### Teks Kajian:
Hal serupa juga disampaikan oleh Arief Paderi dari Lembaga Anti-Korupsi Integritas. Dalam pandangannya, diambilalihnya kasus SPj Fiktif oleh Bareskrim Polri sempat menuai pertanyaan besar. Namun, ia masih menaruh sedikit harapan agar aparat betul-betul serius menangani kasus tersebut. “Kalau memang sudah diperiksa saksi sebanyak itu (180 orang lebih dalam berkas Yusafni), harapan kami tentu tersangkanya tidak berhenti di YSN (Yusafni) saja,” katanya.
Sementara itu pengamat Hukum Universitas Andalas Feri Amsari mengatakan, secara teori, korupsi sangat tidak mungkin dilakukan satu orang. “Ayam berkokok atau tidak berkokok pun, aparat penegak hukum harus tetap menaruh curiga. Secara logika umum, tidak mungkin kasus SPj Fiktif ini hanya melibatkan satu orang. Sedangkan secara logika hukum ya, buktikan di ranah peradilan,” katanya.
Sekedar pengingat, kasus korupsi dengan modus pembuatan Surat Pertanggungjawaban (SPj) Fiktif ini mulai menyeruak ke publik setelah Pemerintah Provinsi (Pemprov) Sumbar menggelar konferensi pers pada 5 Januari 2017 lalu. Saat itu, Pemprov melalui Sekretaris Daerah (Sekda) Ali Asmar menjelaskan bahwa pihaknya menerima laporan dari BPK Sumbar, bahwa telah terjadi penyelewengan anggaran pada Dinas Prasjaltarkim Sumbar sejak 2013 hingga 2015.
Pemprov juga menyampaikan bahwa pihaknya telah memanggil dan memeriksa Yusafni selaku Aparatur Sipil Negara (ANS) yang bekerja sebagai PPTK pada Dinas Prasjaltarkim. Sekda sempat menyatakan, bahwa berdasarkan pemeriksaan internal, Yusafni disebut bekerja sendiri dalam tersebut memantik perhatian banyak kalangan, termasuk akademisi, praktisi hukum, lembaga swadaya masyarakat (LSM), dan organisasi kemahasiswaan. Menurut banyak kalangan, korupsi bermodus SPj Fiktif senilai puluhan miliar itu tidak mungkin dilakukan sendiri, sehingga pernyataan Pemprov dianggap sebagai upaya melokalisir temuan dan melindungi keterlibatan pihak-pihak tertentu.
Puncaknya,masyarakat yang tergabung dalam Koalisi Masyarakat Sipil sumbar (KMSS) menggelar aksi damai di halaman Kantor Kejati Sumbar pada 16 Februari, menuntut Kejati sumbar mengusut tuntas kasus tersebut. Dwi Samudji selaku Aspidsus Kejati Sumbar saat itu menyatakan telah memulai penyelidikan sejak 4 Februari 2017, dan penyidikan sejak 8 Februari. Namum, pada akhir Februari berdasarkan kesepakatan antar aparat penegak hukum, Bareskrim ditugaskan ditugaskan untuk melanjutkan penyidikan kasus ini.

(Data tersimpan)
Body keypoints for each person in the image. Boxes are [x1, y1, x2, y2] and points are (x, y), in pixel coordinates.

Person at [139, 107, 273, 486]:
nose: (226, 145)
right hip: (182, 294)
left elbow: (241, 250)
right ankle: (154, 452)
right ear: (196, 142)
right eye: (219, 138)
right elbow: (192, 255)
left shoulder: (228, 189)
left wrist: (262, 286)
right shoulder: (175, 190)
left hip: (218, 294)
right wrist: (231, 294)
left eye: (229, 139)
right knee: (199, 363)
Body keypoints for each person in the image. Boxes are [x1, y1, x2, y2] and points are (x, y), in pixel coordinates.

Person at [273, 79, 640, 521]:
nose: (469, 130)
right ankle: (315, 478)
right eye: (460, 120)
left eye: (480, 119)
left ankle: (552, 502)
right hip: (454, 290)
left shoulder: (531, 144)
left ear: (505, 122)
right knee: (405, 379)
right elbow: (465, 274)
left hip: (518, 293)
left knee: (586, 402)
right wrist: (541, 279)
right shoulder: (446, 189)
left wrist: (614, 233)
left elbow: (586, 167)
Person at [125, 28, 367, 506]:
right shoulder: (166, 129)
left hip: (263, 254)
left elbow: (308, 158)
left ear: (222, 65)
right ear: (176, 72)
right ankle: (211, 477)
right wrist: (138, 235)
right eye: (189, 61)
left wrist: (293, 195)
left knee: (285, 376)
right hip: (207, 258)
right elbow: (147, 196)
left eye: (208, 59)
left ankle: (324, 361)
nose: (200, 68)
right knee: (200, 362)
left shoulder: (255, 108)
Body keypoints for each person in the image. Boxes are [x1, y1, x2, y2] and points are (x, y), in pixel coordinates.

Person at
* * *
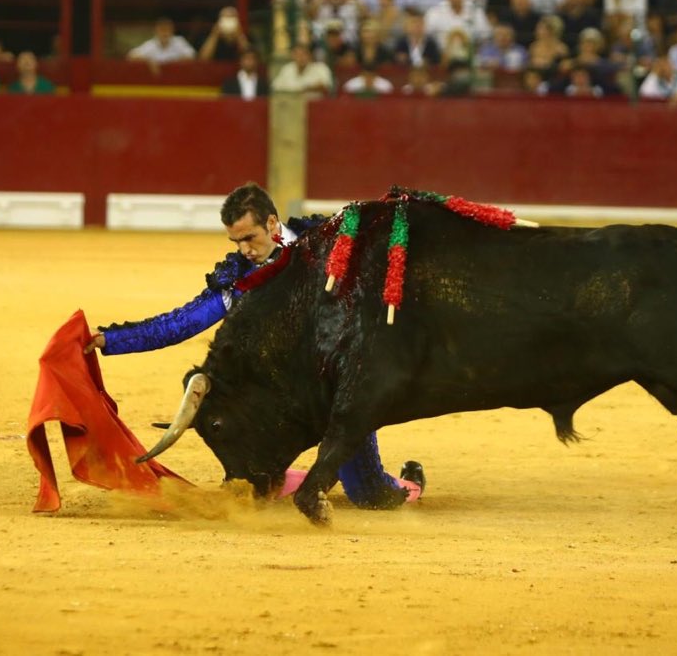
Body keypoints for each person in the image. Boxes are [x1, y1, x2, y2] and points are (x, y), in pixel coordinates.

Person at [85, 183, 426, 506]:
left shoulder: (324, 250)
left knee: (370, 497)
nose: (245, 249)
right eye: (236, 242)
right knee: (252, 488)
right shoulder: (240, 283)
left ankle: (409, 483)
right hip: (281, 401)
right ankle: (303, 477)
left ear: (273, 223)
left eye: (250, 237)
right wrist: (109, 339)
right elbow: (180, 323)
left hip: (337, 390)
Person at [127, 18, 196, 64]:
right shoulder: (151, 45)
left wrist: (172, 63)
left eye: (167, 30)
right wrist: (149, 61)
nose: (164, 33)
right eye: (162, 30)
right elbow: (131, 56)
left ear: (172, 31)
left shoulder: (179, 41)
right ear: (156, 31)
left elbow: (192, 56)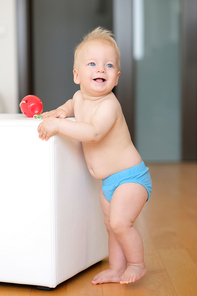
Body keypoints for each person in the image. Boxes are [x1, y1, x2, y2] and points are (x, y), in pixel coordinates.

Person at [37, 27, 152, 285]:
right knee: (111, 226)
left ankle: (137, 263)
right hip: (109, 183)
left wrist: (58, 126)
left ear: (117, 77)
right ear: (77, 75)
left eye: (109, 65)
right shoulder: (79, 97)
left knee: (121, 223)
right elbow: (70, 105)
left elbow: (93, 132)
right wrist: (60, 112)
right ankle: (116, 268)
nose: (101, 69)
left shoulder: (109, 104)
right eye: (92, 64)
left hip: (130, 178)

### Soal:
Tulis ulang seluruh bagian teks tentang kasus SPj Fiktif, dari "Puncaknya,masyarakat yang tergabung" hingga "penyidikan kasus ini.", dengan mengganti "aksi damai" menjadi "unjuk rasa damai".

### Jawaban Soal:
Puncaknya,masyarakat yang tergabung dalam Koalisi Masyarakat Sipil sumbar (KMSS) menggelar unjuk rasa damai di halaman Kantor Kejati Sumbar pada 16 Februari, menuntut Kejati sumbar mengusut tuntas kasus tersebut. Dwi Samudji selaku Aspidsus Kejati Sumbar saat itu menyatakan telah memulai penyelidikan sejak 4 Februari 2017, dan penyidikan sejak 8 Februari. Namum, pada akhir Februari berdasarkan kesepakatan antar aparat penegak hukum, Bareskrim ditugaskan ditugaskan untuk melanjutkan penyidikan kasus ini.